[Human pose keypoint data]
--- START ---

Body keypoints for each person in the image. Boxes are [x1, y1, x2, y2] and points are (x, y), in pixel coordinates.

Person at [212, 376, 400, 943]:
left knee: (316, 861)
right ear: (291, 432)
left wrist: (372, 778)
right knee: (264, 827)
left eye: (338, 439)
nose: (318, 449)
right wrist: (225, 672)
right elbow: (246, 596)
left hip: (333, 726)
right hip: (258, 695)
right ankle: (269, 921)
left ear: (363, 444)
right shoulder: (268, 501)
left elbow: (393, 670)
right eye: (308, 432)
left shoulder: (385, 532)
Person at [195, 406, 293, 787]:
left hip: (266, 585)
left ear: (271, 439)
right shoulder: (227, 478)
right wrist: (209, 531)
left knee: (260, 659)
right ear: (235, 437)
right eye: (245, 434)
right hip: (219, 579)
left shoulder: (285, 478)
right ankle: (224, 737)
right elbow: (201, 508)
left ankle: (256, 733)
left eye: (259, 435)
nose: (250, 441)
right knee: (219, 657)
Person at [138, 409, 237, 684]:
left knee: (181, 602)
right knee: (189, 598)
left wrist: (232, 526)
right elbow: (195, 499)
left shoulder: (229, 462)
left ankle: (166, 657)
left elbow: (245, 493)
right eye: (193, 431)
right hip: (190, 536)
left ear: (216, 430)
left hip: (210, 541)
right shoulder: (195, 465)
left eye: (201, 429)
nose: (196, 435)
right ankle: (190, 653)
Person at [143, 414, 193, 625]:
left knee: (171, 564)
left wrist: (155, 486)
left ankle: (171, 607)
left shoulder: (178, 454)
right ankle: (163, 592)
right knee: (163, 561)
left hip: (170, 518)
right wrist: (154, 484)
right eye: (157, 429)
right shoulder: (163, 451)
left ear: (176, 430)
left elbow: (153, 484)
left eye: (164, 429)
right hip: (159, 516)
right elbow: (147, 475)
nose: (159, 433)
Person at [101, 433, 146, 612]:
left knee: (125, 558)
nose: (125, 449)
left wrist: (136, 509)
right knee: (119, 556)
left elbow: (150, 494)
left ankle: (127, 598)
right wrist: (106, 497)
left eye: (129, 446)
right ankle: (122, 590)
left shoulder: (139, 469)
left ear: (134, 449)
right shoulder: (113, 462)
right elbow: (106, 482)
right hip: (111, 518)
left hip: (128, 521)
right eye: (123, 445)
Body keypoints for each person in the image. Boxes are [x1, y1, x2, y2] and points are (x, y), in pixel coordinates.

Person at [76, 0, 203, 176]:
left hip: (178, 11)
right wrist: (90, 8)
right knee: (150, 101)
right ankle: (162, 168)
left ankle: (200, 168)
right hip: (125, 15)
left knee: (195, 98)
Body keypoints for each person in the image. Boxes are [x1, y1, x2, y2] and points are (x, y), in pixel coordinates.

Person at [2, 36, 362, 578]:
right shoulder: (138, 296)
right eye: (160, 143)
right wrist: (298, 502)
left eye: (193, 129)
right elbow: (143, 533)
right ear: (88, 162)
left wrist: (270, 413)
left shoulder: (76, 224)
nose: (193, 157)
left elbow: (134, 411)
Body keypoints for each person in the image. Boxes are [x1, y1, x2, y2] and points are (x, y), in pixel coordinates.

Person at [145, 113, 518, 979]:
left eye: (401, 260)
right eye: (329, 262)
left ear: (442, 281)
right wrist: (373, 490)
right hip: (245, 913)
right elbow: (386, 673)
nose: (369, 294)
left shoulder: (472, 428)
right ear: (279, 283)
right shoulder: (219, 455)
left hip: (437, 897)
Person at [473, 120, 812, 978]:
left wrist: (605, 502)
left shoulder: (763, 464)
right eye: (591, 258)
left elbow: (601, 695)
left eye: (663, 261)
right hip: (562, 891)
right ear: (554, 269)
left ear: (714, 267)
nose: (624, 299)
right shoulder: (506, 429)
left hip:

--- END ---

WHAT THE EXERCISE ASKS.
An exact copy of the entries from the line containing "right hip: (245, 913)" through the last line is the expected answer.

ANSWER BOX.
right hip: (245, 913)
right elbow: (386, 673)
nose: (369, 294)
left shoulder: (472, 428)
right ear: (279, 283)
right shoulder: (219, 455)
left hip: (437, 897)
Person at [473, 120, 812, 978]:
left wrist: (605, 502)
left shoulder: (763, 464)
right eye: (591, 258)
left elbow: (601, 695)
left eye: (663, 261)
right hip: (562, 891)
right ear: (554, 269)
left ear: (714, 267)
nose: (624, 299)
right shoulder: (506, 429)
left hip:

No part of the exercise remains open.